**What you need to do**
Write out the entries word for word, starting at the first line and ending at the line containing "Pieds & Supports pour Percussions", with both of those lines included.

**Information provided**
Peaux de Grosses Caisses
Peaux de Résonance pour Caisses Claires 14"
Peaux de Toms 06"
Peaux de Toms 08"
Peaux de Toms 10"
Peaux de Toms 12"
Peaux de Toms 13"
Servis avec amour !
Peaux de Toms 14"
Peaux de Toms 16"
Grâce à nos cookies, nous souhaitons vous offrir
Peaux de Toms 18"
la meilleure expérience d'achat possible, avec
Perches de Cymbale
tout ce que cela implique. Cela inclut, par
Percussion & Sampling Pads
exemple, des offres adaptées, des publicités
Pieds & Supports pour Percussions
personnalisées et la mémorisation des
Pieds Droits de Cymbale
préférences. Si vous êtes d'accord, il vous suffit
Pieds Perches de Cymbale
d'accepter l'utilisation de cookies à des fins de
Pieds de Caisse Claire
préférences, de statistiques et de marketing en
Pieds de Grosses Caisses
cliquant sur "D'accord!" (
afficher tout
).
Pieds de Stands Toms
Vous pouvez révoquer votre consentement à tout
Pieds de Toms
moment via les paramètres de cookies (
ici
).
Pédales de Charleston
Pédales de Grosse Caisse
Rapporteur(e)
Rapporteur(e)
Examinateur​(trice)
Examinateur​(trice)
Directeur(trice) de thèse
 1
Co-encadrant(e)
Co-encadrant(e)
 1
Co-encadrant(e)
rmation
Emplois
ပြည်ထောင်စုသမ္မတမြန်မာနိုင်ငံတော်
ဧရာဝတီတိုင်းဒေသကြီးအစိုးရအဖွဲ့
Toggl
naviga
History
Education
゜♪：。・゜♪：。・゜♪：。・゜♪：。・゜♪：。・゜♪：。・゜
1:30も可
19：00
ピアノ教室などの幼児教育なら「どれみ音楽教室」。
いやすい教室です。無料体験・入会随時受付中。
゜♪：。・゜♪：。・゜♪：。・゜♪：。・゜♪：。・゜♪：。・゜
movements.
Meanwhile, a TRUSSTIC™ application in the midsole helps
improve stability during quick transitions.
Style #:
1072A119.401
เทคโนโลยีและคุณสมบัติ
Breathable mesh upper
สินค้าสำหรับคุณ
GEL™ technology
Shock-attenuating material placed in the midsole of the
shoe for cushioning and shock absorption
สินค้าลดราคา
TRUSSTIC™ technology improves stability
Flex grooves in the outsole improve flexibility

**Reply**
Peaux de Grosses Caisses
Peaux de Résonance pour Caisses Claires 14"
Peaux de Toms 06"
Peaux de Toms 08"
Peaux de Toms 10"
Peaux de Toms 12"
Peaux de Toms 13"
Servis avec amour !
Peaux de Toms 14"
Peaux de Toms 16"
Grâce à nos cookies, nous souhaitons vous offrir
Peaux de Toms 18"
la meilleure expérience d'achat possible, avec
Perches de Cymbale
tout ce que cela implique. Cela inclut, par
Percussion & Sampling Pads
exemple, des offres adaptées, des publicités
Pieds & Supports pour Percussions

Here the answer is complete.